• PROMPT: Copy every line below precisely as it appears.

** EXTRACTED MATERIAL follows **

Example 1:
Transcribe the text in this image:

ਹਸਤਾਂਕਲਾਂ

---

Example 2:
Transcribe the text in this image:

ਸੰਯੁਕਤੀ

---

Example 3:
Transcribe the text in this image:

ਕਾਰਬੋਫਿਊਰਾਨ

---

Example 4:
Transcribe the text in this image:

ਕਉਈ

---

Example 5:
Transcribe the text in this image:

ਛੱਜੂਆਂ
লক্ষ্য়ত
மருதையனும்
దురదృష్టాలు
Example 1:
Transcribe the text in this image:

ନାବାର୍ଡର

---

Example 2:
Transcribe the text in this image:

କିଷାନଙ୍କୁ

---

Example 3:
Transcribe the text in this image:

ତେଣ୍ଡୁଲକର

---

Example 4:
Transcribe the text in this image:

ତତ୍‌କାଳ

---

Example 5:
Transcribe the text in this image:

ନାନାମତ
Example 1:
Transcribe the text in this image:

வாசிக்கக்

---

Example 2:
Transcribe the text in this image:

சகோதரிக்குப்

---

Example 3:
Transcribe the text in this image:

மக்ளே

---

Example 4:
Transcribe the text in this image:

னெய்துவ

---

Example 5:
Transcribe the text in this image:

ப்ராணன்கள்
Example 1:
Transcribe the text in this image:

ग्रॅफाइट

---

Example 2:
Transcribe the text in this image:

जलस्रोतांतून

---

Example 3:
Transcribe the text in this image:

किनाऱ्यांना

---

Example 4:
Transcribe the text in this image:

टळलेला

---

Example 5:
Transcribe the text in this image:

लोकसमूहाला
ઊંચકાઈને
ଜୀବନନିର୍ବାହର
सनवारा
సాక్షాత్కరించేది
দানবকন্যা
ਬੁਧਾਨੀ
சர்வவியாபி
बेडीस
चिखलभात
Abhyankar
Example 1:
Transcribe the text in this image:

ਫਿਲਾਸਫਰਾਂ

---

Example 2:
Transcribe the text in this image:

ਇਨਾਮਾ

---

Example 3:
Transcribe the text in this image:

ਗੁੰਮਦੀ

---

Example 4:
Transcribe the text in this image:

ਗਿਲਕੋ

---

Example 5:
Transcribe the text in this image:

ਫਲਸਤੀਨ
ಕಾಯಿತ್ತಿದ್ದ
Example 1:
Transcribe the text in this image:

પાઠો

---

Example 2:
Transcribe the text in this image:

** End of EXTRACTED MATERIAL **

• ANSWER TO THIS PROBLEM:
Example 1:
Transcribe the text in this image:

ਹਸਤਾਂਕਲਾਂ

---

Example 2:
Transcribe the text in this image:

ਸੰਯੁਕਤੀ

---

Example 3:
Transcribe the text in this image:

ਕਾਰਬੋਫਿਊਰਾਨ

---

Example 4:
Transcribe the text in this image:

ਕਉਈ

---

Example 5:
Transcribe the text in this image:

ਛੱਜੂਆਂ
লক্ষ্য়ত
மருதையனும்
దురదృష్టాలు
Example 1:
Transcribe the text in this image:

ନାବାର୍ଡର

---

Example 2:
Transcribe the text in this image:

କିଷାନଙ୍କୁ

---

Example 3:
Transcribe the text in this image:

ତେଣ୍ଡୁଲକର

---

Example 4:
Transcribe the text in this image:

ତତ୍‌କାଳ

---

Example 5:
Transcribe the text in this image:

ନାନାମତ
Example 1:
Transcribe the text in this image:

வாசிக்கக்

---

Example 2:
Transcribe the text in this image:

சகோதரிக்குப்

---

Example 3:
Transcribe the text in this image:

மக்ளே

---

Example 4:
Transcribe the text in this image:

னெய்துவ

---

Example 5:
Transcribe the text in this image:

ப்ராணன்கள்
Example 1:
Transcribe the text in this image:

ग्रॅफाइट

---

Example 2:
Transcribe the text in this image:

जलस्रोतांतून

---

Example 3:
Transcribe the text in this image:

किनाऱ्यांना

---

Example 4:
Transcribe the text in this image:

टळलेला

---

Example 5:
Transcribe the text in this image:

लोकसमूहाला
ઊંચકાઈને
ଜୀବନନିର୍ବାହର
सनवारा
సాక్షాత్కరించేది
দানবকন্যা
ਬੁਧਾਨੀ
சர்வவியாபி
बेडीस
चिखलभात
Abhyankar
Example 1:
Transcribe the text in this image:

ਫਿਲਾਸਫਰਾਂ

---

Example 2:
Transcribe the text in this image:

ਇਨਾਮਾ

---

Example 3:
Transcribe the text in this image:

ਗੁੰਮਦੀ

---

Example 4:
Transcribe the text in this image:

ਗਿਲਕੋ

---

Example 5:
Transcribe the text in this image:

ਫਲਸਤੀਨ
ಕಾಯಿತ್ತಿದ್ದ
Example 1:
Transcribe the text in this image:

પાઠો

---

Example 2:
Transcribe the text in this image:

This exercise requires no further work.